Like, hey pop. Can I go ride my zoom? It goes two hundred miles an hour, suspended on balloons. And can I put a droplet of this new stuff on my tongue? And imagine puffing dragons, while you sit and wreck you’re lungs. And I must me permissive, understanding of the younger generation.
And then I know that all I’ve learned, my kid assumes. And all my deepest worries must be his cartoons. And still I’ll try to tell him all the things I’ve done, relating to what he can do when he becomes a man. And still he’ll stick his fingers in the fan.
And hey pop, my girlfriend’s only three. She’s got her own videophone, and she’s taking LSD. And now that were best friends, she want’s to give a bit to me. But whats the matter daddy? How come you’re turning green? Can it be that you can’t live up to your dreams?

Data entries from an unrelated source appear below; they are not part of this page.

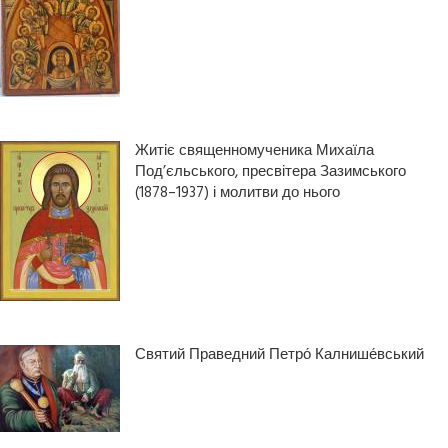
Житіє священномученика Михаїла
Под’єльського, пресвітера Зазимського
(1878–1937) і молитви до нього
Святий Праведний Петро́ Калнише́вський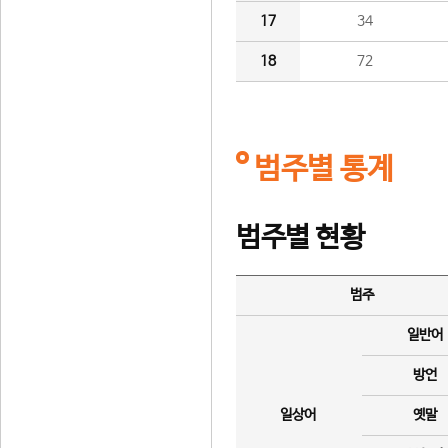
17
34
18
72
범주별 통계
범주별 현황
범주
일반어
방언
일상어
옛말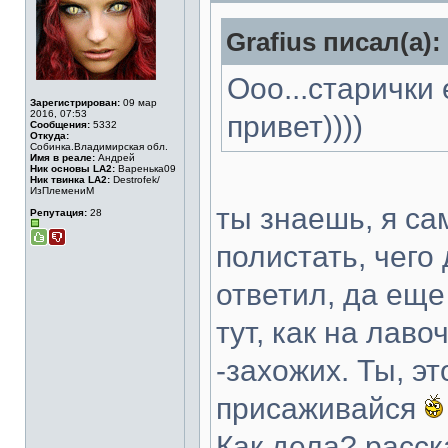
Grafius писал(а):
Ооо...старички
Зарегистрирован:
09 мар
2016, 07:53
привет))))
Сообщения:
5332
Откуда:
Собинка.Владимирская обл.
Имя в реале:
Андрей
Ник основы LA2:
Варенька09
Ник твинка LA2:
Destrofek/
ИзПлемениМ
ты знаешь, я са
Репутация:
28
полистать, чего 
ответил, да еще 
тут, как на лав
-захожих. Ты, эт
присаживайся
Как дела? расс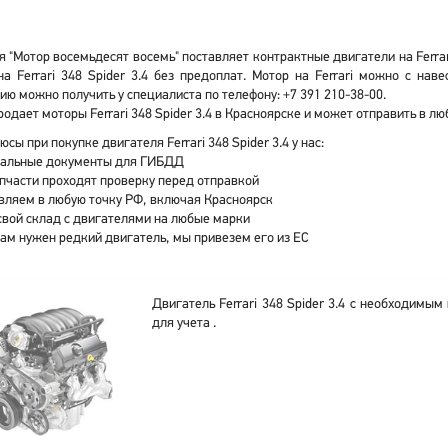
 "Мотор восемьдесят восемь" поставляет контрактные двигатели на Ferrari
а Ferrari 348 Spider 3.4 без предоплат. Мотор на Ferrari можно с на
ю можно получить у специалиста по телефону: +7 391 210-38-00.
одает моторы Ferrari 348 Spider 3.4 в Красноярске и может отправить в л
юсы при покупке двигателя Ferrari 348 Spider 3.4 у нас:
альные документы для ГИБДД
апчасти проходят проверку перед отправкой
вляем в любую точку РФ, включая Красноярск
свой склад с двигателями на любые марки
вам нужен редкий двигатель, мы привезем его из ЕС
Двигатель Ferrari 348 Spider 3.4 с необходимы
для учета .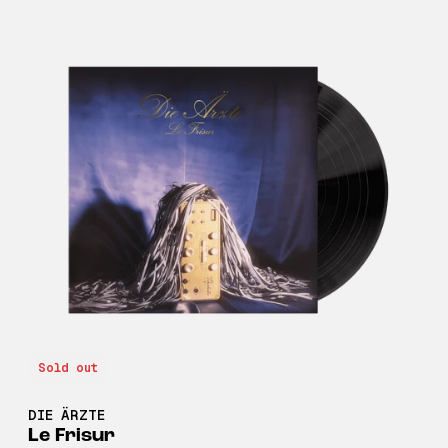
Sold out
DIE ÄRZTE
Le Frisur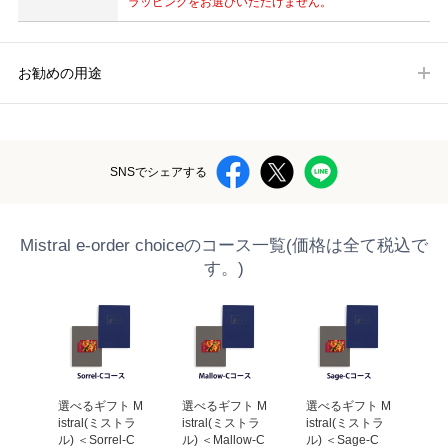
ラッピングをお選びいただけません。
お勧めの用途
SNSでシェアする
Mistral e-order choiceのコース一覧(価格は全て税込で
す。)
 M
選べるギフト M
選べるギフト M
選べるギフト M
選
トラ
istral(ミストラ
istral(ミストラ
istral(ミストラ
is
s-C
ル) ＜Sorrel-C
ル) ＜Mallow-C
ル) ＜Sage-C
ル)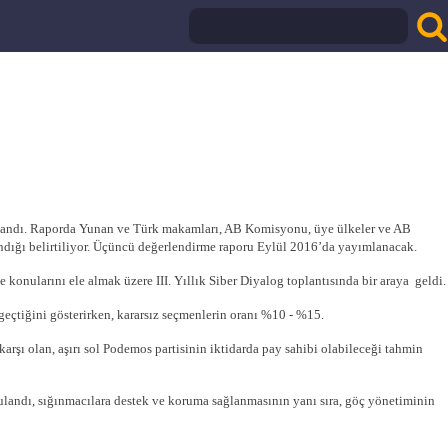
ımlandı. Raporda Yunan ve Türk makamları, AB Komisyonu, üye ülkeler ve AB
landığı belirtiliyor. Üçüncü değerlendirme raporu Eylül 2016’da yayımlanacak.
 konularını ele almak üzere III. Yıllık Siber Diyalog toplantısında bir araya geldi.
eçtiğini gösterirken, kararsız seçmenlerin oranı %10 - %15.
şı olan, aşırı sol Podemos partisinin iktidarda pay sahibi olabileceği tahmin
landı, sığınmacılara destek ve koruma sağlanmasının yanı sıra, göç yönetiminin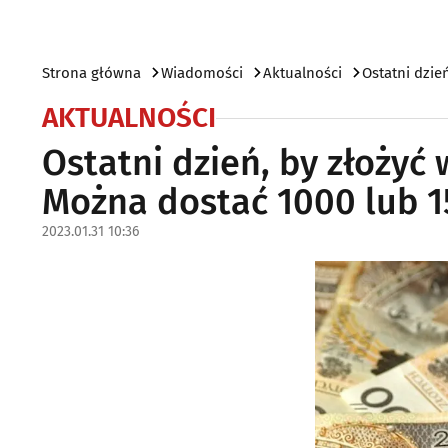
Strona główna
Wiadomości
Aktualności
Ostatni dzie
AKTUALNOŚCI
Ostatni dzień, by złożyć
Można dostać 1000 lub 1
2023.01.31 10:36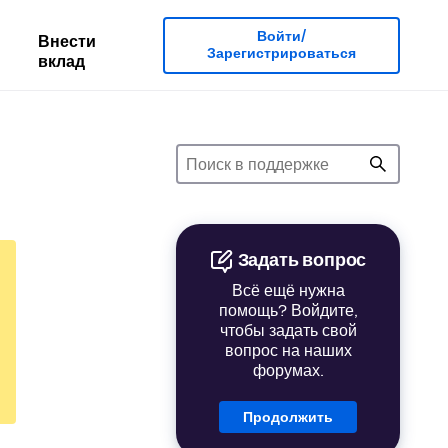
Войти/
Внести
Зарегистрироваться
вклад
Задать вопрос
Всё ещё нужна
помощь? Войдите,
чтобы задать свой
вопрос на наших
форумах.
Продолжить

So use your videophone, but skip the LSD. I’ve been told it can be brutal on the mind and body. Do not want to find out!
In 1975 we were about to celebrate Flag Day with my mother. I was nine months pregnant. I tried to tell her not to travel to Lexington as the Doctor said I was not going to deliver anytime soon. She drove down from Cincinnati anyway. When she arrived, she wanted to go shopping and had me drive her car. I remember just barely fitting behind the wheel of her used Plymouth. (No adjustable steering wheels back then!)
As we traveled around the Lexington “Circle Freeway” to our destination she sang me a hymn she had recently heard. The title was “How Great Thou Art.”
Mom had brought food in a Styrofoam cooler. After we put the items in the refrigerator, we rinsed the cooler and placed it on our tiny apartment porch to dry. She arrived Friday night and we stayed up late watching Johnny Carson. He hosted Seals and Croft and they sang “We May Never Pass This Way Again.” I went to bed exhausted. Bob and Mom finished the show. Bob helped her pull out the sofa bed and made certain she had everything she needed.
Saturday dawned bright, but there was a breeze kicking up outside. Mom was not awake yet, but I decided to tiptoe through the living room to the porch and bring her cooler in before it blew away. As I passed the bed, I knew.
Stunned, I realized she was not breathing. I captured the cooler and walked through again. Certainty about crushed me. I woke Bob and made him go check her. By that time he had been working in a hospital for quite a while and had sometimes gone into a room in early morning to draw blood only to realize the patient had passed.
The rest of the day is a blur. The biggest shock of my life so far. It was years before I could hear “How Great Thou Art” without bursting into tears.
She never met my children. We will never celebrate things on earth again together. Though we had our problems, I do believe I will know her again in heaven, where she is singing How Great Thou Art among the many other hymns that she taught me.